Evaluating the integral:

∫₀¹ (1/(1 + x²)) dx = [arctan(x)]₀¹ = arctan(1) - arctan(0) = π/4 - 0 = π/4

Common Mistakes and Pitfalls

• Incorrectly Identifying f(x): This is a common source of error. Make sure you have correctly isolated the function that depends on x (i/n).
• Incorrect Interval: The interval of integration is not always [0, 1]. Pay close attention to the limits of the summation and how they translate to the variable x.
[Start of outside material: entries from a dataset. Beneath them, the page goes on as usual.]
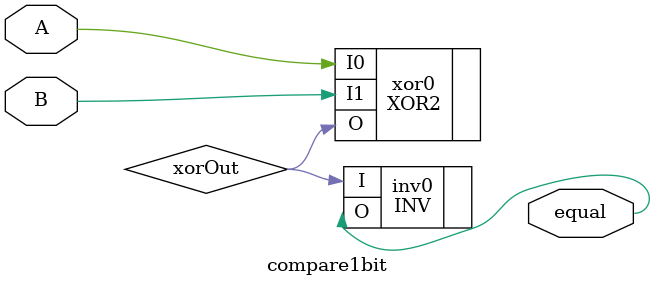
<source format=v>
`timescale 1ns / 1ps
module compare1bit(
    input A,
    input B,
    output equal
    );
	 
	 //takes two 1-bit binary numbers as input. compares the numbers using a NOT(XOR) gate.
	 //returns 1 if the two numbers are equal and 0 otherwise.

	wire xorOut, invOut;
	
	XOR2 xor0(.I0(A), .I1(B), .O(xorOut));
	INV inv0(.I(xorOut), .O(equal));

endmodule

</source>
Sometimes a substitution is needed to adjust the limits.
• Forgetting Δx: Make sure you correctly identify and include the Δx term (usually a multiple of 1/n) in the definite integral.
• Assuming Equal Widths: While the examples often use equal widths (Δx = (b-a)/n), the definition of the Riemann integral allows for unequal widths as long as the norm of the partition approaches zero.
• Algebraic Errors: Carefully check your algebraic manipulations when rewriting the summation terms.
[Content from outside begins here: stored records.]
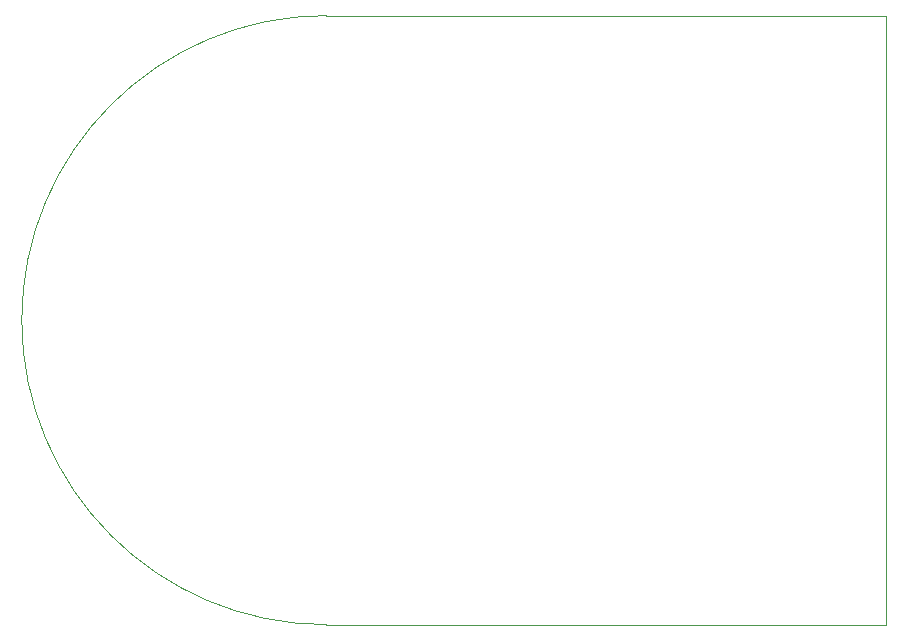
<source format=gbr>
G04*
G04 #@! TF.GenerationSoftware,Altium Limited,Altium Designer,25.1.2 (22)*
G04*
G04 Layer_Color=0*
%FSLAX25Y25*%
%MOIN*%
G70*
G04*
G04 #@! TF.SameCoordinates,E7EE586C-05D5-46D5-8D4D-84EA4DFC6535*
G04*
G04*
G04 #@! TF.FilePolarity,Positive*
G04*
G01*
G75*
%ADD84C,0.00100*%
D84*
X478000Y274995D02*
G02*
X478000Y478005I0J101505D01*
G01*
X664495D01*
X664500Y478000D01*
X664500Y275000D01*
X664495Y274995D01*
X478000D01*
M02*

</source>
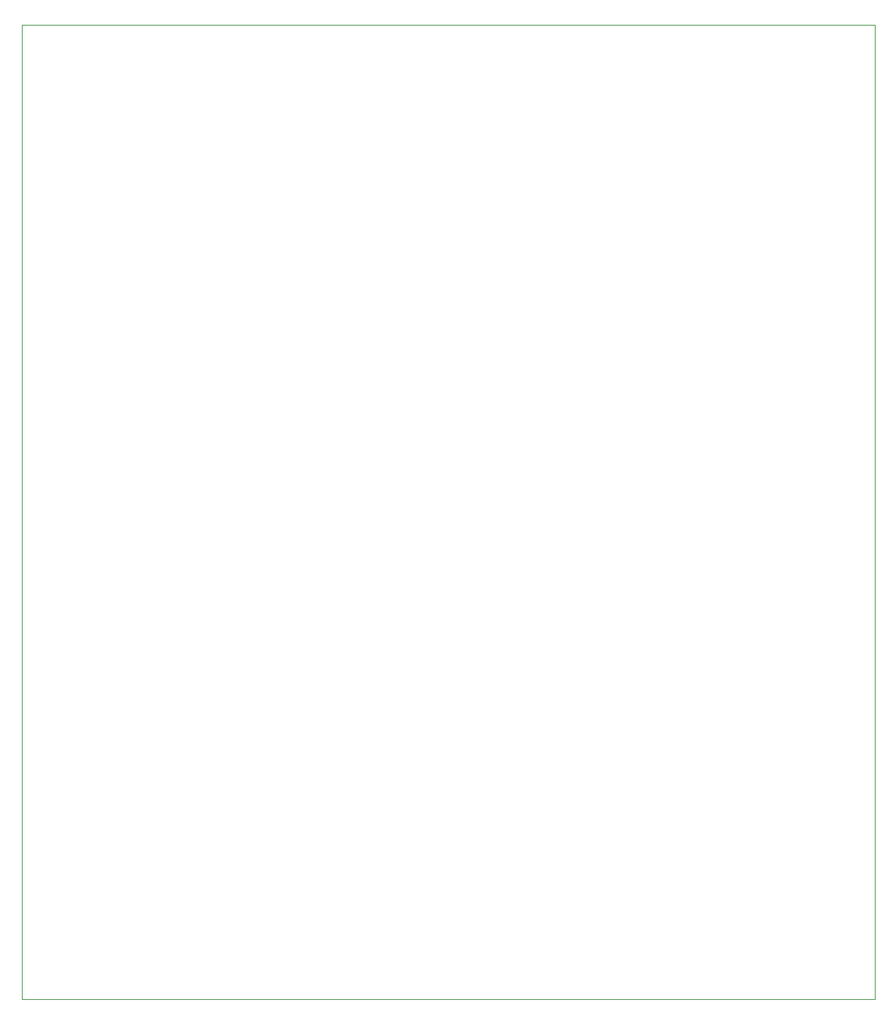
<source format=gm1>
%TF.GenerationSoftware,KiCad,Pcbnew,(6.0.7)*%
%TF.CreationDate,2022-10-10T22:00:34-03:00*%
%TF.ProjectId,uEFI_rev3,75454649-5f72-4657-9633-2e6b69636164,v3.0*%
%TF.SameCoordinates,Original*%
%TF.FileFunction,Profile,NP*%
%FSLAX46Y46*%
G04 Gerber Fmt 4.6, Leading zero omitted, Abs format (unit mm)*
G04 Created by KiCad (PCBNEW (6.0.7)) date 2022-10-10 22:00:34*
%MOMM*%
%LPD*%
G01*
G04 APERTURE LIST*
%TA.AperFunction,Profile*%
%ADD10C,0.050000*%
%TD*%
G04 APERTURE END LIST*
D10*
X55200000Y-43600000D02*
X154200000Y-43600000D01*
X154200000Y-43600000D02*
X154200000Y-156600000D01*
X154200000Y-156600000D02*
X55200000Y-156600000D01*
X55200000Y-156600000D02*
X55200000Y-43600000D01*
M02*

</source>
Generalization and Further Applications

The ability to express a limit as a definite integral extends beyond basic Riemann sums. It's a valuable tool in various areas, including:

• Approximating Areas and Volumes: Definite integrals are fundamental for calculating areas between curves and volumes of solids.
• Probability and Statistics: Continuous probability distributions are defined using integrals.
• Physics: Many physical quantities, such as work, energy, and center of mass, are calculated using integration.
• Numerical Analysis: Numerical integration techniques are used to approximate definite integrals when an analytical solution is not possible.
• Solving Differential Equations: Integration is a key operation in solving differential equations.
• Evaluating Infinite Series: In some instances, understanding the connection between definite integrals and limits of sums enables the approximation or calculation of certain types of infinite series.

Conclusion

Expressing a limit as a definite integral is a powerful technique rooted in the fundamental connection between Riemann sums and definite integrals. By mastering this concept, you gain a deeper understanding of calculus and unlock a valuable tool for solving a wider range of problems. The ability to recognize patterns within limits, manipulate algebraic expressions, and correctly identify the function and interval of integration is essential for success. Through practice and careful attention to detail, you can confidently transform limits into definite integrals and leverage the power of integration to solve complex problems. The relationship between discrete sums and continuous integrals is a cornerstone of calculus, and understanding it unlocks a deeper appreciation for the beauty and power of mathematical analysis.